Le foyer est là, manque encore l’étincelle. Le 2 janvier, un éditorial du New York Times reprend l’histoire du petit viticulteur bourguignon. « Ça a fait du bruit localement », souligne Stéphane Dumas. Est-ce la goutte d’eau qui a relancé le moulin ? Le 15 février, Augustin de Livois rencontre Emmanuel Giboulot. Ensemble ils écrivent un texte, réalisent une vidéo avec des bouts de ficelle et lance une pétition. La mayonnaise prend. Et vite. En quelques jours, elle rassemble plus de 470 000 signatures. Bien plus que les 50 ou 100 000 paraphes que les appels de l’Institut réunissent habituellement. « Parce que le bio touche plus de gens. Et puis Emmanuel Giboulot est un excellent communicant », jauge Augustin de Livois. L’homme a su relayer son combat, livrant même au regard des lecteurs sa convocation au tribunal ou sa trombine en portrait. Devant les caméras de France 3 Bourgogne, l’intéressé avoue néanmoins sa surprise : « Je n’imaginais pas qu’il y ait autant de personnes qui se déplace à cette occasion (lors de l’audience au tribunal de Dijon, ndlr). Ce n’est pas moi le symbole. Je pense que le sujet est vraiment un sujet sensible qui est porté par la société civile. » « Vu la mobilisation, je pense qu’il est devenu le symbole des citoyens qui revendiquent le droit à une alimentation de qualité, qui a moins d’impacts sur la santé et l’environnement », estime pour sa part Sandrine Bélier.
Car le sujet est épineux et met mal à l’aise la profession. La flavescence dorée ? « Ça se dissémine rapidement et ça peut être mortel pour les vignes. C’est pour ça qu’il y a une obligation à traiter. En Bourgogne, avec l’impact financier que ça représente pour eux c’est inimaginable de ne pas lutter », souligne Virgile Joly, viticulteur du Languedoc-Roussillon et membre de l’association interprofessionnelle Sud Vin bio. « Quand on fait du bio, on n’est pas forcément satisfaits du traitement avec des insecticides même naturels. Même s’ils sont moins nocifs que les molécules de synthèse, ils ne sont pas innocents. Mais pour l’instant c’est la seule solution que nous avons. Les autres solutions ne sont pas reconnues de manière légale et on ne peut pas dire qu’elles fonctionnent à 100% », précise à son tour Patrice Boudon, président du Syndicat des vignerons bios d’Aquitaine.
L’affaire divise les consciences. « C’est compliqué, dans les rangs de la bio, il y a ceux qui font une application cynique, ceux qui sont contre et ne le disent pas, ceux qui sont contre et le disent, explique Emmanuel Guillot, viticulteur à Mâcon et ami d’Emmanuel Giboulot.
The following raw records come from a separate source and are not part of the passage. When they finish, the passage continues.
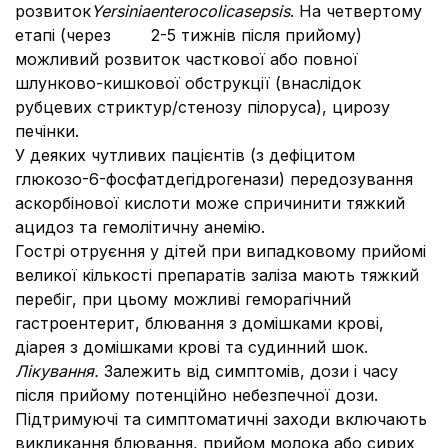
розвиток
Yersinia
enterocolica
sepsis
. На четвертому
етапі (через 2-5 тижнів після прийому)
можливий розвиток часткової або повної
шлунково-кишкової обструкції (внаслідок
рубцевих стриктур/стенозу пілоруса), цирозу
печінки.
У деяких чутливих пацієнтів (з дефіцитом
глюкозо-6-фосфатдегідрогенази) передозування
аскорбінової кислоти може спричинити тяжкий
ацидоз та гемолітичну анемію.
Гострі отруєння у дітей при випадковому прийомі
великої кількості препаратів заліза мають тяжкий
перебіг, при цьому можливі геморагічний
гастроентерит, блювання з домішками крові,
діарея з домішками крові та судинний шок.
Лікування.
Залежить від симптомів, дози і часу
після прийому потенційно небезпечної дози.
Підтримуючі та симптоматичні заходи включають
викликання блювання, прийом молока або сирих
C’est un sujet hyper délicat. On est sur quelque chose de grave. Depuis le phylloxéra on n’a jamais connu une crise avec autant de risques. Alors il y a beaucoup d’émotions et on entend tout et son contraire. » Avant de préciser : « Emmanuel Giboulot n’est que le détail malheureux d’une affaire importante. L’image de la Bourgogne souffre en ce moment. » Mais, souligne encore le viticulteur, « on en sortira grandi si les bonnes décisions sont prises ».